On November 30, 2021, a mass shooting occurred at Oxford High School. Four students were killed, and eight other people were injured. The suspected shooter is a 15-year-old sophomore student who was taken into custody. His parents were charged on December 3 with involuntary manslaughter for failing to secure the handgun used in the shooting.

==Geography==
According to the United States Census Bureau, the township has a total area of 35.2 sqmi, of which 33.9 sqmi is land and 1.3 sqmi, or 3.78%, is water.

==Demographics==
As of the census of 2000, there were 16,025 people, 5,787 households, and 4,317 families residing in the township. The population density was 472.9 PD/sqmi. There were 6,151 housing units at an average density of 181.5 /sqmi. The racial makeup of the township was 96.83% White, 0.45% African American, 0.26% Native American, 0.51% Asian, 0.02% Pacific Islander, 0.62% from other races, and 1.31% from two or more races. Hispanic or Latino of any race were 2.19% of the population.

There were 5,787 households, out of which 40.6% had children under the age of 18 living with them, 62.7% were married couples living together, 8.8% had a female householder with no husband present, and 25.4% were non-families. 20.7% of all households were made up of individuals, and 6.3% had someone living alone who was 65 years of age or older. The average household size was 2.75 and the average family size was 3.21.

In the township the population was spread out, with 29.2% under the age of 18, 6.9% from 18 to 24, 35.0% from 25 to 44, 21.5% from 45 to 64, and 7.3% who were 65 years of age or older. The median age was 34 years. For every 100 females, there were 97.3 males. For every 100 females age 18 and over, there were 93.9 males.

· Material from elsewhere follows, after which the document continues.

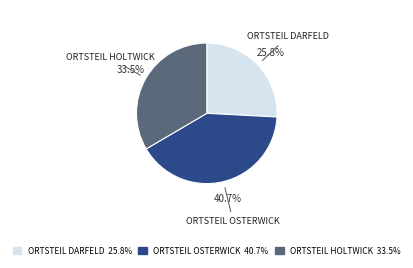

How many slices are in this pie chart?

3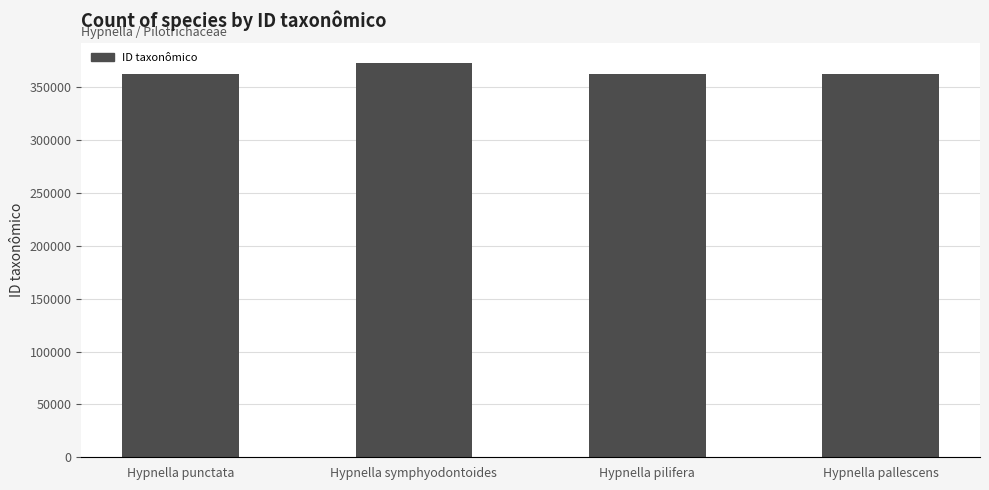

What is the value of the 4th bar from the left?

362042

The median income for a household in the township was $63,494, and the median income for a family was $75,216. Males had a median income of $52,083 versus $32,258 for females. The per capita income for the township was $26,601. About 2.1% of families and 4.3% of the population were below the poverty line, including 3.9% of those under age 18 and 7.6% of those age 65 and over.

==Notable people==
One of the most recognizable voices throughout the nation in the 1940s and 1950s was that of Brace Beemer, the radio voice of the Lone Ranger. Beemer lived in Oxford Township on a 300-acre ranch on Drahner Road. There is a street named for him in the southwest part of the township, where he lived. His collection of Lone Ranger items is on display in the Northeast Oakland Historical Museum in Oxford.

==Education==
Most of Oxford Township is in Oxford Community Schools, while a section to the south is zoned to Lake Orion Community Schools. The former's zoned high school is Oxford High School while the latter's high school is Lake Orion High School.